When Easyjet finally announced the revised departure time, we were given UKP4 food vouchers by way of compensation. Even if the lounge had been blessed with a dazzling array of mouth-watering eateries, this gift would have been on a par with another knitted sweater from gran, but since the only food outlet was a ‘Bar du Monde’, with less options than a BNP ethnic monitoring form, it seemed downright rude. The one saving grace was the airport’s free wifi, which at least allowed me to update my nearest and dearest via the medium of Skype, not to mention searching the interweb for more information than that which Easyjet had provided (which was none). It was not until we had actually boarded the flight that we were informed of the reason for the delay, which had no connection whatsoever to the ash cloud, but was in fact a technical failure on the original plane at Gatwick.
Alas, even once in the air, the ticking clock was not silenced for me, as I was now in a race against time to catch the last train from Gatwick back to Hairy Ford. Ten minutes before the departure of this train, I was still waiting for my suitcase to emerge from the Underworld onto the Carousel of Enlightenment. Miraculously, out it came, and I reached the railway platform in time. Thank heavens for the modest size of Gatwick; such a feat could never have succeeded in the endless miles of Heathrow’s corridors.
A little after midnight, I arrived home, reflecting sleepily on the fact that I was one of the lucky ones again, having reached my destination with only a few hours’ delay. And so ends Cannes 2010 for me.

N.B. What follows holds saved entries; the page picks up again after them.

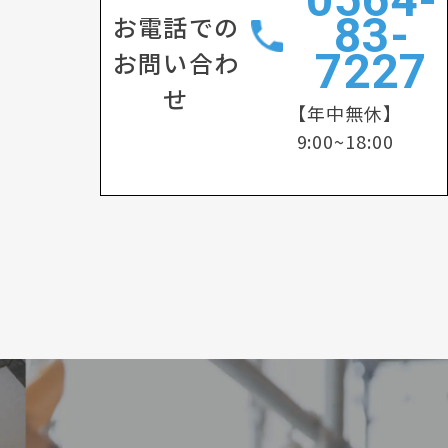
83-
お電話での
7227
お問い合わ
せ
【年中無休】
9:00~18:00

The Dark Side of the Earth: May 18th, 2010

The Dark Side of the Earth: May 16th, 2010

Yesterday started with a free breakfast in the Kodak pavilion, surrounded by posters saying, “No compromise. Shoot Film.” Yet their publicity photographer was clearly shooting digital.
Next it was more leg-work, trying to catch people in between their other meetings. Things seemed to take a turn for the better today.
Carl suggested to we also try to talk to a few people about The Black Donald, a film idea I’ve had in the back of my mind for several years, and a possible stepping stone project between Soul Searcher and Dark Side.

The Dark Side of the Earth: May 16th, 2010

The Dark Side of the Earth: May 15th, 2010

Yesterday felt a lot more like the Cannes I remember from 2005, chiefly because I kept bumping into people I knew. Two such people were Jim Groom (director of Room 36) and Michael Booth (director of Diary of a Bad Lad). Both were seeking distribution for their films when I saw them at Cannes 2005; both are still working to get those same films out there. Jim has self-distributed theatrically, a massive challenge – and one not helped by his lab trashing his entire neg – but is now looking to sell Room 36 internationally. Michael has shot another feature since 2005, but his producer, Jon, has only just succeeded in securing a theatrical and DVD release for Bad Lad.
In the evening I attended a screening of Born of Hope, a Lord of the Rings fan film which I briefly helped out on, just before we started building the Dark Side pilot set. Although, of course, I was not surprised to bump into cast and crew members that I knew, I was surprised to find that an actor I know from a number of recent corporate videos was sitting behind me, and in fact is in Born of Hope, though I had previously failed to recognise him in it due to his long wig and lack of a French accent.